*** Records for this task ***

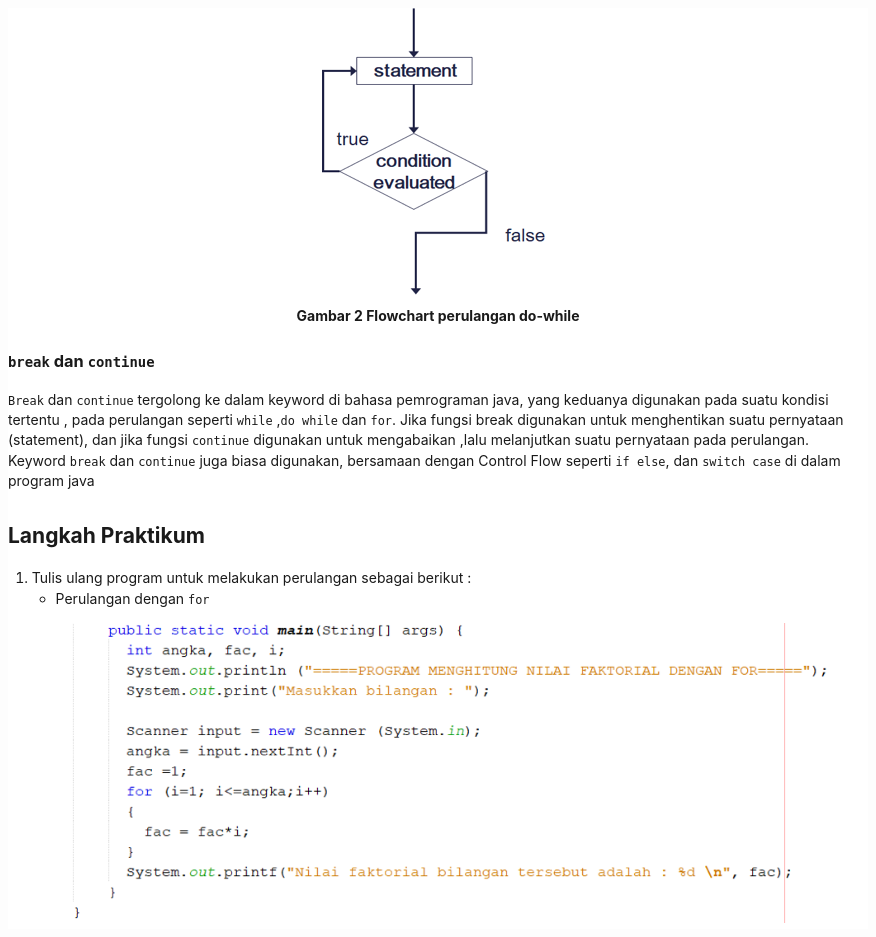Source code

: <figure style="text-align: center">
          <img src="images/09-flowchart-02.png" alt="Gambar 1 Flowchart perulangan do-while"/>
          <figcaption style="text-align: center; font-weight: bold">Gambar 2 Flowchart perulangan do-while</figcaption>
      </figure>

### `break` dan `continue`
`Break` dan `continue` tergolong ke dalam keyword di bahasa pemrograman java, yang keduanya digunakan pada suatu kondisi tertentu , pada  perulangan seperti `while` ,`do while` dan `for`. Jika fungsi break digunakan untuk menghentikan suatu pernyataan (statement), dan jika fungsi `continue` digunakan untuk mengabaikan ,lalu melanjutkan suatu pernyataan pada perulangan. Keyword `break` dan `continue` juga biasa digunakan, bersamaan dengan Control Flow seperti `if else`, dan `switch case` di dalam program java


## Langkah Praktikum
1. Tulis ulang program untuk melakukan perulangan sebagai berikut :
    -   Perulangan dengan `for`
      <figure style="text-align: center">
              <img src="images/09-01.png" alt="Perulangan dengan for"/>
          </figure>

***

What the exercise asks: Give every record again without changing a word. Exclude the pictures.

Completed task:
Source code

: <figure style="text-align: center">
          <img src="images/09-flowchart-02.png" alt="Gambar 1 Flowchart perulangan do-while"/>
          <figcaption style="text-align: center; font-weight: bold">Gambar 2 Flowchart perulangan do-while</figcaption>
      </figure>

### `break` dan `continue`
`Break` dan `continue` tergolong ke dalam keyword di bahasa pemrograman java, yang keduanya digunakan pada suatu kondisi tertentu , pada  perulangan seperti `while` ,`do while` dan `for`. Jika fungsi break digunakan untuk menghentikan suatu pernyataan (statement), dan jika fungsi `continue` digunakan untuk mengabaikan ,lalu melanjutkan suatu pernyataan pada perulangan. Keyword `break` dan `continue` juga biasa digunakan, bersamaan dengan Control Flow seperti `if else`, dan `switch case` di dalam program java


## Langkah Praktikum
1. Tulis ulang program untuk melakukan perulangan sebagai berikut :
    -   Perulangan dengan `for`
      <figure style="text-align: center">
              <img src="images/09-01.png" alt="Perulangan dengan for"/>
          </figure>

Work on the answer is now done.